SigPloit framework published: telecom vulnerability testing of SS7, GTP, Diameter, and SIP made easy

Code for the open-source SigPloit framework has been published on GitHub by security researcher Loay Abdelrazek. SigPloit is a convenient framework for testing for vulnerabilities in telecommunication protocols. We cannot say state that this project will have a big effect on the security situation, but this is definitely one of the alarm bells that should be noted by telecom industry.

What SigPloit does

As described on GitHub, SigPloit is a framework intended for telecom security specialists. Researchers can use SigPloit for penetration testing of telecom networks in order to find known vulnerabilities in signaling protocols.

The stated purpose of the framework is security testing of all existing protocols that are used in telecom operators' infrastructure, including SS7, GTP (3G), Diameter (4G), and even SIP for IMS and VoLTE, which is used at the access level and for encapsulating SS7 messages in SIP-T. According to the documentation, SigPloit uses testing results to provide network-specific recommendations on how to improve security.

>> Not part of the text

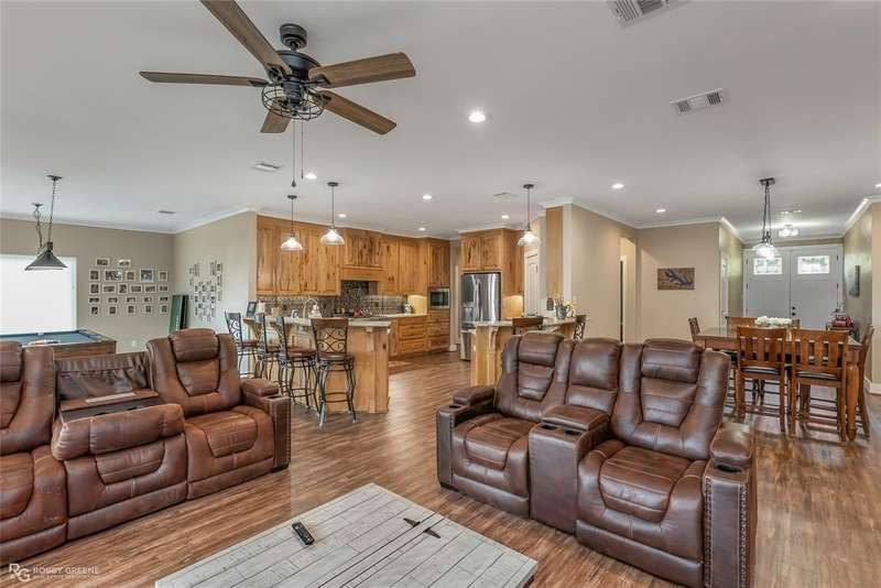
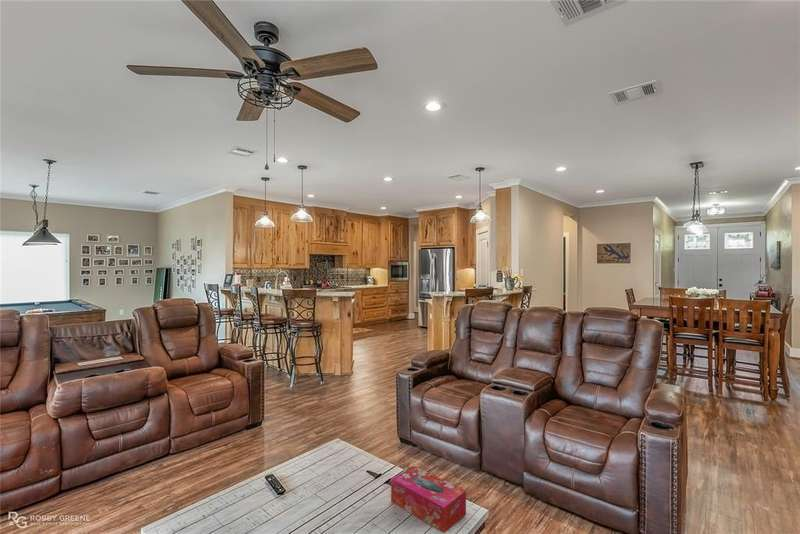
+ tissue box [390,465,467,534]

Consequences for telecom security

Telecom protocols often rely on "security through obscurity." In practice, security measures are often inadequate, but such issues are contained due to the small number of securityresearchers conversant in these niche protocols and infrastructures. Tools like SigPloit possibly bring some changes to this and can be easily modified to implement the full range of SS7 attacks.

Such publicly available pentesting tools dramatically reduce the barrier to entry for those interested in telecom security—both white hats and black hats. Attacks on operator infrastructure will become the province not only of experienced industry specialists, but even novices with basic knowledge of Linux, programming and networks.

If telecom operators fail to prioritize security, telecom users and their privacy will lose out.

Positive Technologies researchers have repeatedly raised the alarm about vulnerabilities in the SS7 signaling protocol. These attacks have long passed from the "proof of concept" stage to real threats that are being used against users in the wild. SS7 vulnerabilities have already been used to steal from user bank accounts as well as hack Telegram accounts.